With the 12th overall pick, the Mets selected Gavin Cecchini, a shortstop out of Barbe High School in Louisiana. He's not a guy who impresses you with his tools or his upside, but he's a polished player who presents a total package that is appealing in an up-the-middle defender. As I said before, he wasn't the most talented guy on the draft board, but he has a very high likelihood of reaching the majors at a premium position, and in every draft class there's usually only one or two players you can say that about. And when you can say it about a guy as young as Cecchini, it's even more special.
As I said, Cecchini doesn't have any single tool that stands out, but that doesn't mean he's not genetically gifted. Gavin's brother, Garin (yeah, how cute), was a highly regarded draft prospect, eventually being taken by the Red Sox in the fourth round. Garin could have gone higher if teams hadn't been scared off by his college commitment. However, he never would have gone as high as his brother did, because he lacked Gavin's ability to play up the middle--Garin was forced to move to third upon moving pro. Gavin, on the other hand, is a much better bet to stick at short. There are six things you look for when assessing a player's likelihood of reaching the majors as a shortstop:
- Size. Bigger guys tend to slow down as they fill their frames out and lose speed. Cecchini has an ideal height and frame for playing short.
- Hands. How often does the player boot, drop, or flub groundballs? Cecchini's hands draw strong marks.
- Infield actions. Does the player look fluid moving about, fielding ground balls? Again, Cecchini is able to do this.
- Footwork. Does the shortstop have agile feet, nimbly moving about? How well do his feet turn the double play? Cecchini certainly has quick feet.
- Arm. This is a biggie, and you can tell right away when a shortstop doesn't have the arm. Cecchini's arm grades as above average.
- Speed. Faster players have more range than slow ones, and this is really the one area that give scouts pause with regard to Cecchini. Cecchini's probably just an average runner (solid-average if you're feeling generous) and some scouts worry he won't be fast enough in the long run.
I give Cecchini five of the six, and I think that the sixth tool is good enough. Even if it isn't, Cecchini is a very bright baseball player, and I think he has the required intelligence to make the speed he has play up through proper positioning. By playing hitters correctly to the situation, a limited defender can field like a good one. I really like his chances to stay at short, and you can never have enough players with that toolset. Defensive spectrum and all that jazz.

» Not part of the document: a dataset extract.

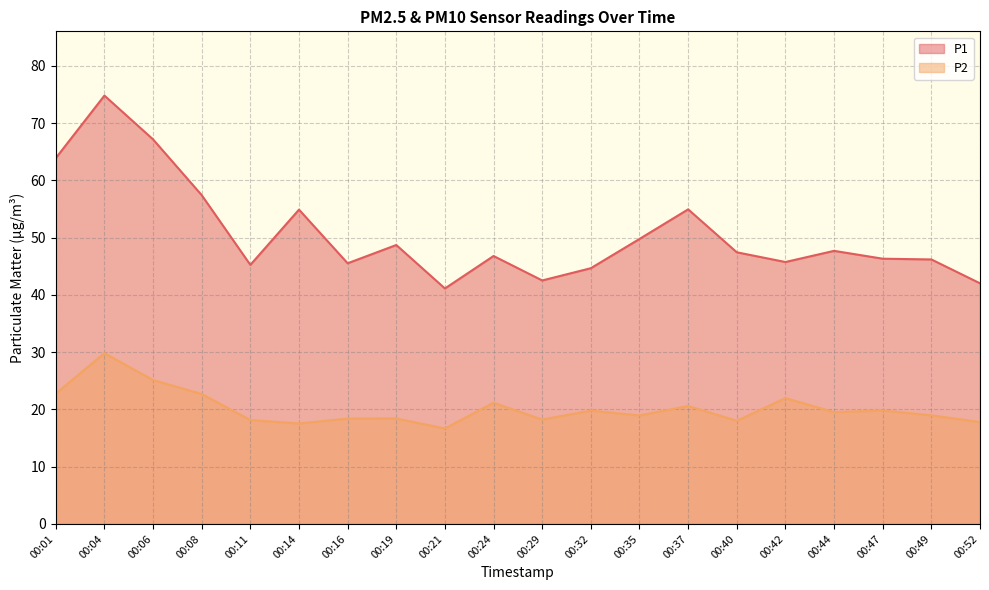

List the labels in order of P1 value, largest first.

00:04, 00:06, 00:01, 00:08, 00:37, 00:14, 00:35, 00:19, 00:44, 00:40, 00:24, 00:47, 00:49, 00:42, 00:16, 00:11, 00:32, 00:29, 00:52, 00:21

But Gavin's not just a steady defender. His bat is probably his best tool. His swing is direct and smooth, augmented by outstanding hand-eye coordination and an advanced approach at the plate. He's selective enough to wait for his pitch but aggressive enough to know when he needs to shorten up and put the barrel on the ball. He won't have huge power, because he's just not strong enough, but he loads his hands just enough to drive them through the zone to drive the ball into gaps but not deep enough to bar his lead arm. A barred arm prevents the hitter from adjusting to breaking balls on the fly. He rotates his hips and does transfer his weight from back foot to forward, though he's not as effective at that. He spreads himself out too far in his stance but still strides forward instead of just shifting his weight with his feet planted. What ends up happening is he loses his balance and falls forward, forcing him to swing off his front foot and resulting in a swing with less power behind it. The final swing of the video below perfectly represents this.

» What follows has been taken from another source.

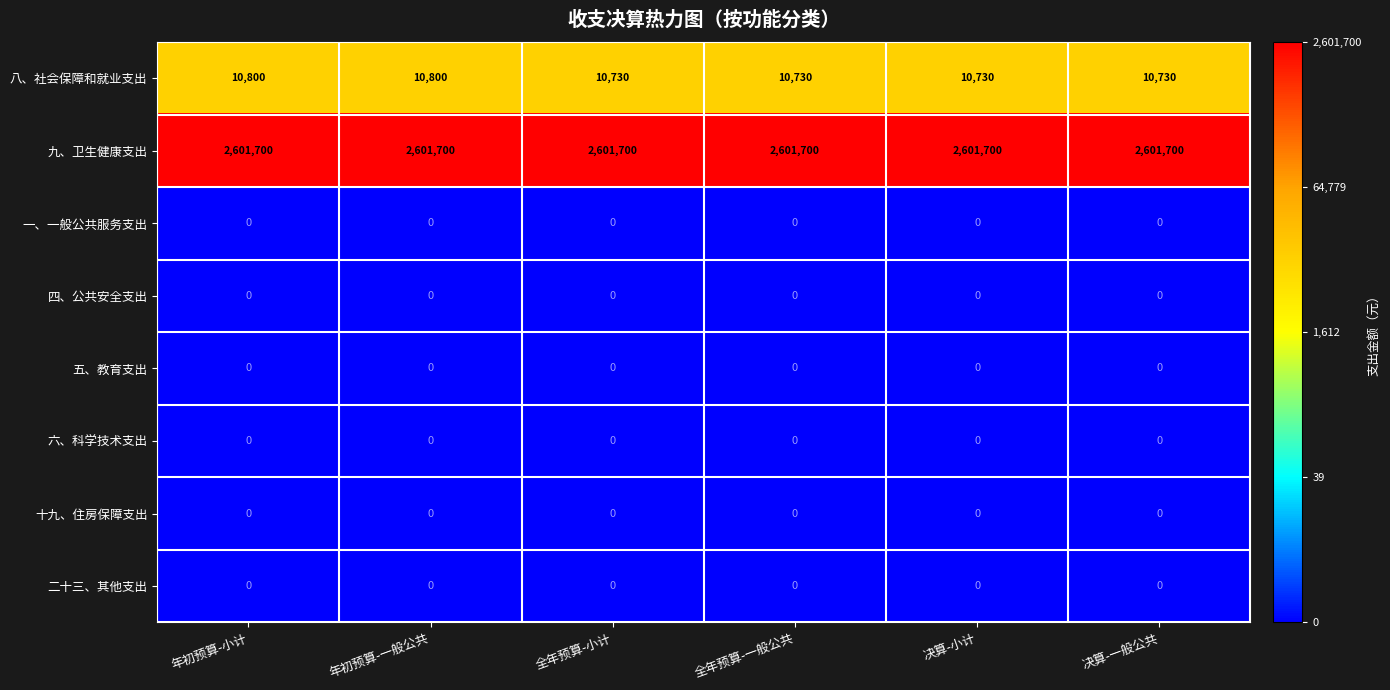

What is the difference between the maximum and second lowest values in the 八、社会保障和就业支出 series?

70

On the basepaths, Cecchini, again, doesn't have more than average speed. But he's a smart baserunner who will pick his spots well, and I can see him stealing 20 one year. He's certainly not a baseclogger.
Finally, there are the intangibles, something Cecchini has in spades. He's a vocal team leader who works hard and has an outstanding baseball IQ. He knows what he's doing out there, and he's the sort of guy who makes it easier for the players around him to play well. That sounds kind of hokey, but remember: these kids have things to learn, and most of them have never really failed before. They aren't as important as talent, but intangibles matter in player development and shouldn't be totally ignored. Cecchini has them. Cecchini is committed to Ole Miss, but signability was not thought to be an issue for him at this slot (a shade under $3 million dollars).
When all is said and done, I expect Cecchini to be a .280 hitter with 10-to-15-homer pop and patience at the plate while contributing average defense at short. Like I said, it's not a superstar talent, but there weren't superstar talents in this draft, at least not at 12, and it's very difficult finding shortstops who project as shortstops at the next level, especially in the high school ranks.